What you have to do:
Copy out every line of text in the data below word for word. Leave out the pictures.

Provided records:
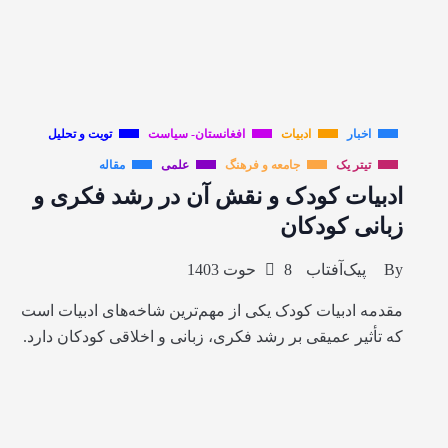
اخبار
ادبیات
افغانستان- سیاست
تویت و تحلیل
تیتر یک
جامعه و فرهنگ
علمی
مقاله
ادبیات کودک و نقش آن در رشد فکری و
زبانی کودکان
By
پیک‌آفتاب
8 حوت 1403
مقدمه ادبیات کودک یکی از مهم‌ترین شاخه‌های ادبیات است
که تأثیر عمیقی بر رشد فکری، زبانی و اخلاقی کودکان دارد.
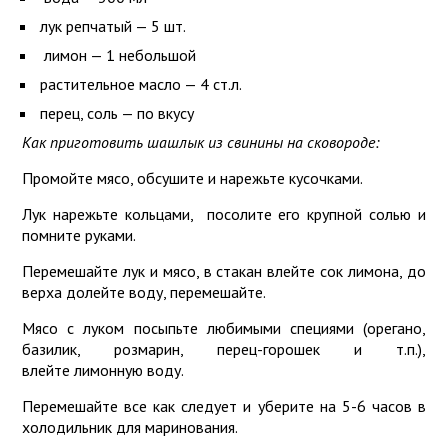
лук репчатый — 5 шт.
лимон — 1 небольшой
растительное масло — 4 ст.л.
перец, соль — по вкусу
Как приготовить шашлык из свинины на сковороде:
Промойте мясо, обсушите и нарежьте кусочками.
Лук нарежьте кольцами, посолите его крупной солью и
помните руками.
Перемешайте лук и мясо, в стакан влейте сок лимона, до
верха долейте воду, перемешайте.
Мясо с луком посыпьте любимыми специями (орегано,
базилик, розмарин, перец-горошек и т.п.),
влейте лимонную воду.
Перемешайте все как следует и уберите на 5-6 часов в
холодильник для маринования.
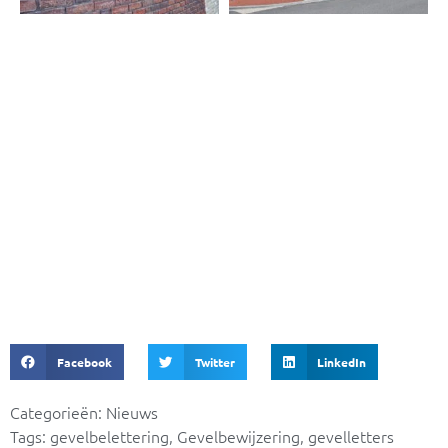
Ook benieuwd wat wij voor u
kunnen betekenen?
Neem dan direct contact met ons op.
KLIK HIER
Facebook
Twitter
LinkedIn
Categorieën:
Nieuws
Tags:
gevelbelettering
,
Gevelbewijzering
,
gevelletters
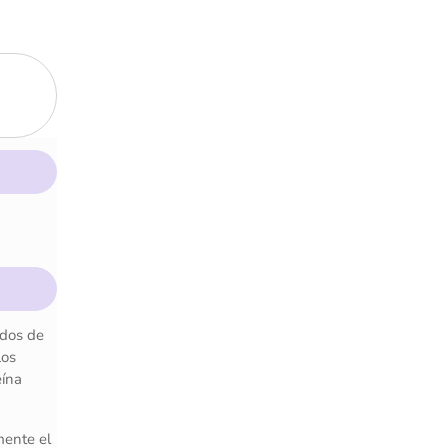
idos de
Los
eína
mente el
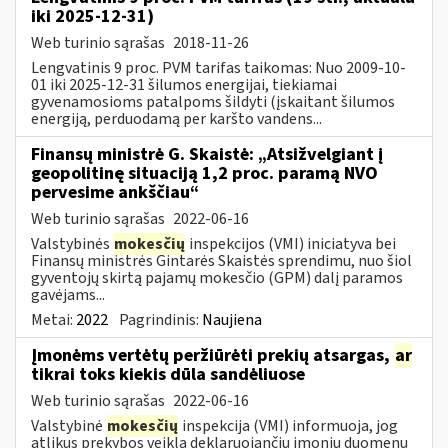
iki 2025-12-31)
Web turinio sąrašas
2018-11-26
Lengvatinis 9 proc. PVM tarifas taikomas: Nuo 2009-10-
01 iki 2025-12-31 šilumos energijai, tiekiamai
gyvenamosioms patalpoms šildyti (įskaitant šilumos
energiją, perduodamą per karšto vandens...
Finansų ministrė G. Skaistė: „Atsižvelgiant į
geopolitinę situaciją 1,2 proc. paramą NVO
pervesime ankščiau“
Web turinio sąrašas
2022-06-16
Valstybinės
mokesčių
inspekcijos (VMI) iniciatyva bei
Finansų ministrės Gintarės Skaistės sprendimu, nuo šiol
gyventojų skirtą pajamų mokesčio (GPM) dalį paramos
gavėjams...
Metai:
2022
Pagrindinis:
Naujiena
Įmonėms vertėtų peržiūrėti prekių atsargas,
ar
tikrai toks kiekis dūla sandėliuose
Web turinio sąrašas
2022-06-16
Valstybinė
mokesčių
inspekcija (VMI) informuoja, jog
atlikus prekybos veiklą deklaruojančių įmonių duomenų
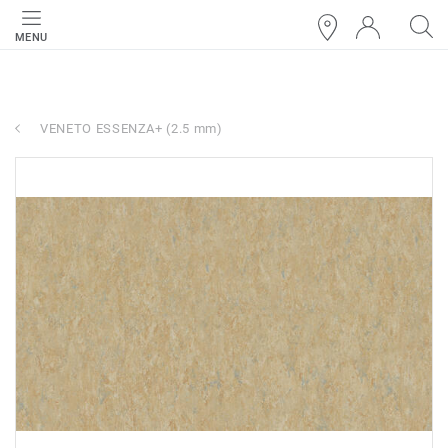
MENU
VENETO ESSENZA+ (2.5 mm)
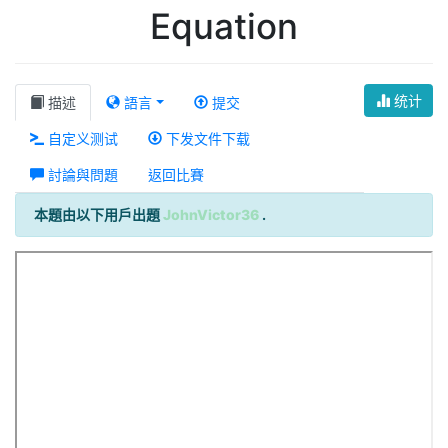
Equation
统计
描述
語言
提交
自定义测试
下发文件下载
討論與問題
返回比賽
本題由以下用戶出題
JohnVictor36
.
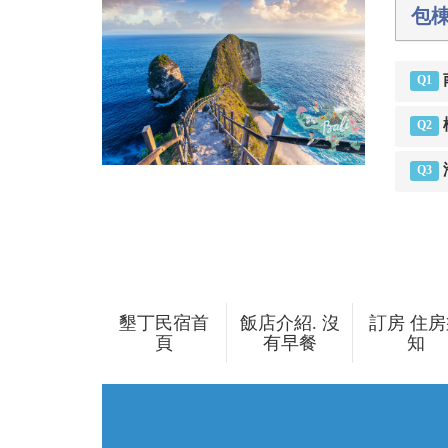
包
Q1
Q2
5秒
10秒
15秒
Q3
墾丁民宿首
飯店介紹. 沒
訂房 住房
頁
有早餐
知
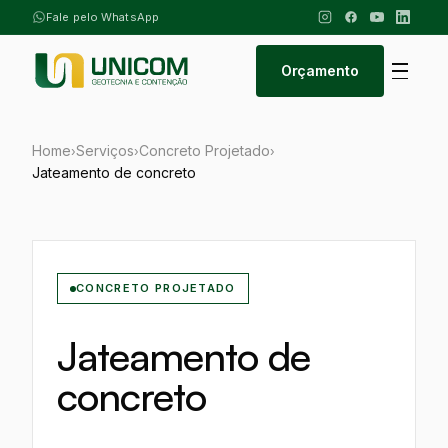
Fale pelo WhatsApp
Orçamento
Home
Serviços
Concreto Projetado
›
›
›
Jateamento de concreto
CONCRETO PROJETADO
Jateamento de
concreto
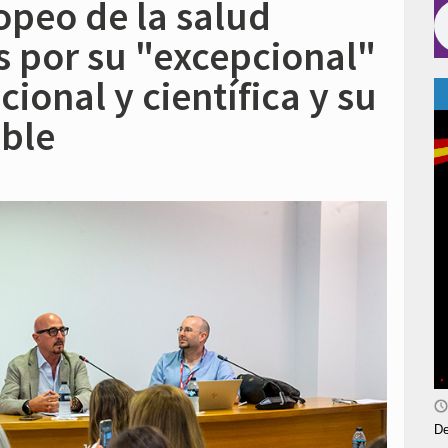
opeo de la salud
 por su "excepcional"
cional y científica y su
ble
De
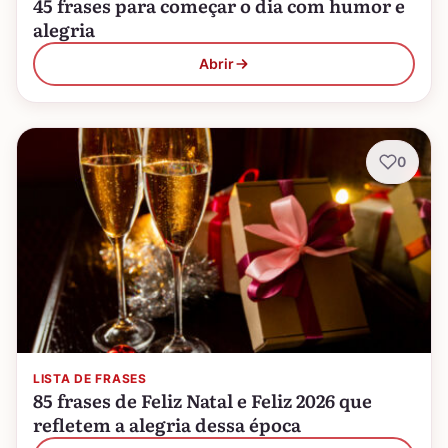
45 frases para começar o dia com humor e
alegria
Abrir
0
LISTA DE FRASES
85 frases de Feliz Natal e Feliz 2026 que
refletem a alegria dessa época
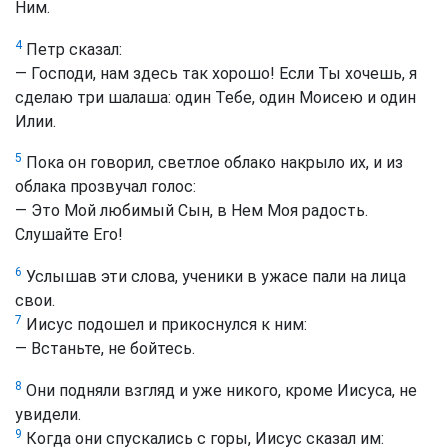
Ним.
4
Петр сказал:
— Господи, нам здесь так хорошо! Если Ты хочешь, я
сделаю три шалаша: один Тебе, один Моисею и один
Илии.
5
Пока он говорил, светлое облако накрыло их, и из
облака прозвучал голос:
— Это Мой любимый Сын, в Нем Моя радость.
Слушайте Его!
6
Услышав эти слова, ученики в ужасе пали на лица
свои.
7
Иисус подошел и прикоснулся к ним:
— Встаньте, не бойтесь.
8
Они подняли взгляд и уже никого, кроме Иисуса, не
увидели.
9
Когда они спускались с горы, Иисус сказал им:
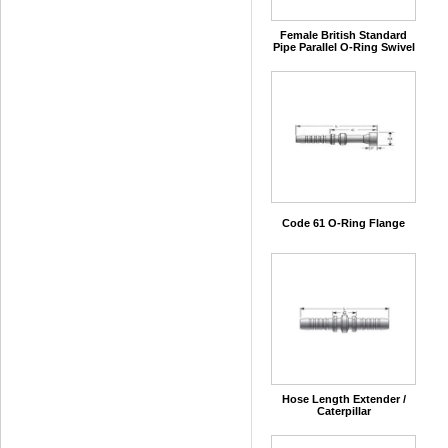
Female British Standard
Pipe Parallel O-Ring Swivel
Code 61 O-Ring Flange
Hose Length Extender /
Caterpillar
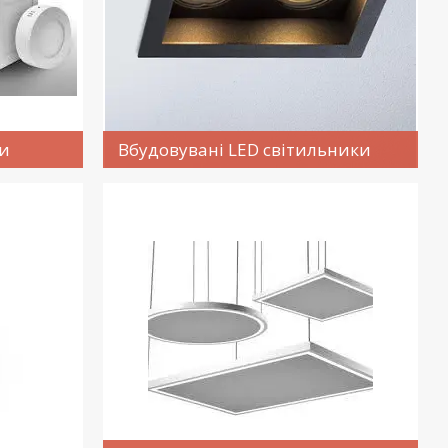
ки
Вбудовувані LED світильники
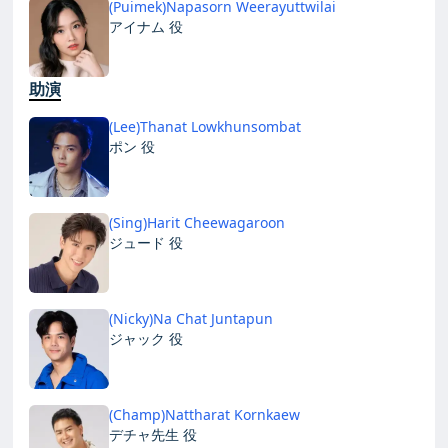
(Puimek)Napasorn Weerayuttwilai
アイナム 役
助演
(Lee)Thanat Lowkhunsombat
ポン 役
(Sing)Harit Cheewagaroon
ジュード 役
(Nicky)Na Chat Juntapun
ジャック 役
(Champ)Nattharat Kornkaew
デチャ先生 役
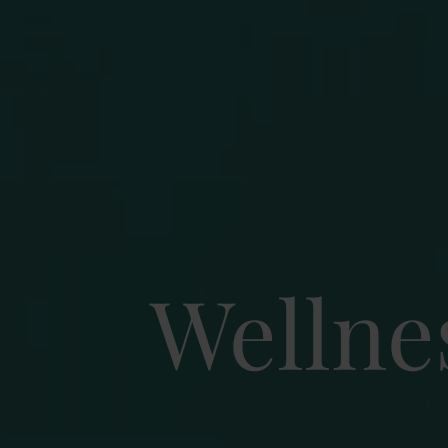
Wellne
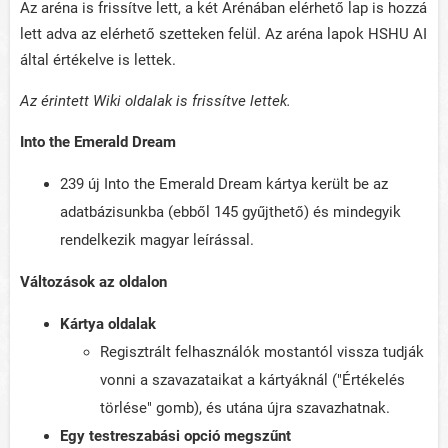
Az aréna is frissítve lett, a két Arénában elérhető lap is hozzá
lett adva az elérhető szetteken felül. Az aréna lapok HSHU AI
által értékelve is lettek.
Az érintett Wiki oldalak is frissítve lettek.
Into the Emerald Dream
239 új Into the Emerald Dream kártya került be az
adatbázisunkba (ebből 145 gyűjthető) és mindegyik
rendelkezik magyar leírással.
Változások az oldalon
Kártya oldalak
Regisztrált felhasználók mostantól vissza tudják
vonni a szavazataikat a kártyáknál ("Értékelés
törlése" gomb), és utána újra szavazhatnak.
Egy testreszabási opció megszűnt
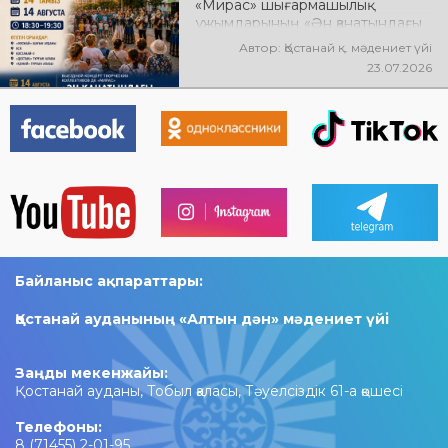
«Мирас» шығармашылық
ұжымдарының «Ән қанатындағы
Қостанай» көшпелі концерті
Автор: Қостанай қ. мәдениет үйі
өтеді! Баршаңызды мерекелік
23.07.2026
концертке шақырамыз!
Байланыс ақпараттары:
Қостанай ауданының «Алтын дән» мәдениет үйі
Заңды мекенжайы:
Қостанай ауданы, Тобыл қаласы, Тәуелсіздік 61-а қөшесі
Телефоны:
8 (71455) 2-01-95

Task result:
اخبار
ادبیات
افغانستان- سیاست
تویت و تحلیل
تیتر یک
جامعه و فرهنگ
علمی
مقاله
ادبیات کودک و نقش آن در رشد فکری و
زبانی کودکان
By
پیک‌آفتاب
8 حوت 1403
مقدمه ادبیات کودک یکی از مهم‌ترین شاخه‌های ادبیات است
که تأثیر عمیقی بر رشد فکری، زبانی و اخلاقی کودکان دارد.
лук репчатый — 5 шт.
лимон — 1 небольшой
растительное масло — 4 ст.л.
перец, соль — по вкусу
Как приготовить шашлык из свинины на сковороде:
Промойте мясо, обсушите и нарежьте кусочками.
Лук нарежьте кольцами, посолите его крупной солью и
помните руками.
Перемешайте лук и мясо, в стакан влейте сок лимона, до
верха долейте воду, перемешайте.
Мясо с луком посыпьте любимыми специями (орегано,
базилик, розмарин, перец-горошек и т.п.),
влейте лимонную воду.
Перемешайте все как следует и уберите на 5-6 часов в
холодильник для маринования.
Ook benieuwd wat wij voor u
kunnen betekenen?
Neem dan direct contact met ons op.
KLIK HIER
Facebook
Twitter
LinkedIn
Categorieën:
Nieuws
Tags:
gevelbelettering
,
Gevelbewijzering
,
gevelletters
idos de
Los
eína
mente el
iki 2025-12-31)
Web turinio sąrašas
2018-11-26
Lengvatinis 9 proc. PVM tarifas taikomas: Nuo 2009-10-
01 iki 2025-12-31 šilumos energijai, tiekiamai
gyvenamosioms patalpoms šildyti (įskaitant šilumos
energiją, perduodamą per karšto vandens...
Finansų ministrė G. Skaistė: „Atsižvelgiant į
geopolitinę situaciją 1,2 proc. paramą NVO
pervesime ankščiau“
Web turinio sąrašas
2022-06-16
Valstybinės
mokesčių
inspekcijos (VMI) iniciatyva bei
Finansų ministrės Gintarės Skaistės sprendimu, nuo šiol
gyventojų skirtą pajamų mokesčio (GPM) dalį paramos
gavėjams...
Metai:
2022
Pagrindinis:
Naujiena
Įmonėms vertėtų peržiūrėti prekių atsargas,
ar
tikrai toks kiekis dūla sandėliuose
Web turinio sąrašas
2022-06-16
Valstybinė
mokesčių
inspekcija (VMI) informuoja, jog
atlikus prekybos veiklą deklaruojančių įmonių duomenų
MENU
VENETO ESSENZA+ (2.5 mm)
Equation
统计
描述
語言
提交
自定义测试
下发文件下载
討論與問題
返回比賽
本題由以下用戶出題
JohnVictor36
.
包
Q1
Q2
5秒
10秒
15秒
Q3
墾丁民宿首
飯店介紹. 沒
訂房 住房
頁
有早餐
知
Fale pelo WhatsApp
Orçamento
Home
Serviços
Concreto Projetado
›
›
›
Jateamento de concreto
CONCRETO PROJETADO
Jateamento de
concreto
opeo de la salud
 por su "excepcional"
cional y científica y su
ble
De
45 frases para começar o dia com humor e
alegria
Abrir
0
LISTA DE FRASES
85 frases de Feliz Natal e Feliz 2026 que
refletem a alegria dessa época
Ним.
4
Петр сказал:
— Господи, нам здесь так хорошо! Если Ты хочешь, я
сделаю три шалаша: один Тебе, один Моисею и один
Илии.
5
Пока он говорил, светлое облако накрыло их, и из
облака прозвучал голос:
— Это Мой любимый Сын, в Нем Моя радость.
Слушайте Его!
6
Услышав эти слова, ученики в ужасе пали на лица
свои.
7
Иисус подошел и прикоснулся к ним:
— Встаньте, не бойтесь.
8
Они подняли взгляд и уже никого, кроме Иисуса, не
увидели.
9
Когда они спускались с горы, Иисус сказал им:
Female British Standard
Pipe Parallel O-Ring Swivel
Code 61 O-Ring Flange
Hose Length Extender /
Caterpillar
ки
Вбудовувані LED світильники
(Puimek)Napasorn Weerayuttwilai
アイナム 役
助演
(Lee)Thanat Lowkhunsombat
ポン 役
(Sing)Harit Cheewagaroon
ジュード 役
(Nicky)Na Chat Juntapun
ジャック 役
(Champ)Nattharat Kornkaew
デチャ先生 役
Wellne
Az aréna is frissítve lett, a két Arénában elérhető lap is hozzá
lett adva az elérhető szetteken felül. Az aréna lapok HSHU AI
által értékelve is lettek.
Az érintett Wiki oldalak is frissítve lettek.
Into the Emerald Dream
239 új Into the Emerald Dream kártya került be az
adatbázisunkba (ebből 145 gyűjthető) és mindegyik
rendelkezik magyar leírással.
Változások az oldalon
Kártya oldalak
Regisztrált felhasználók mostantól vissza tudják
vonni a szavazataikat a kártyáknál ("Értékelés
törlése" gomb), és utána újra szavazhatnak.
Egy testreszabási opció megszűnt
«Мирас» шығармашылық
ұжымдарының «Ән қанатындағы
Қостанай» көшпелі концерті
Автор: Қостанай қ. мәдениет үйі
өтеді! Баршаңызды мерекелік
23.07.2026
концертке шақырамыз!
Байланыс ақпараттары:
Қостанай ауданының «Алтын дән» мәдениет үйі
Заңды мекенжайы:
Қостанай ауданы, Тобыл қаласы, Тәуелсіздік 61-а қөшесі
Телефоны:
8 (71455) 2-01-95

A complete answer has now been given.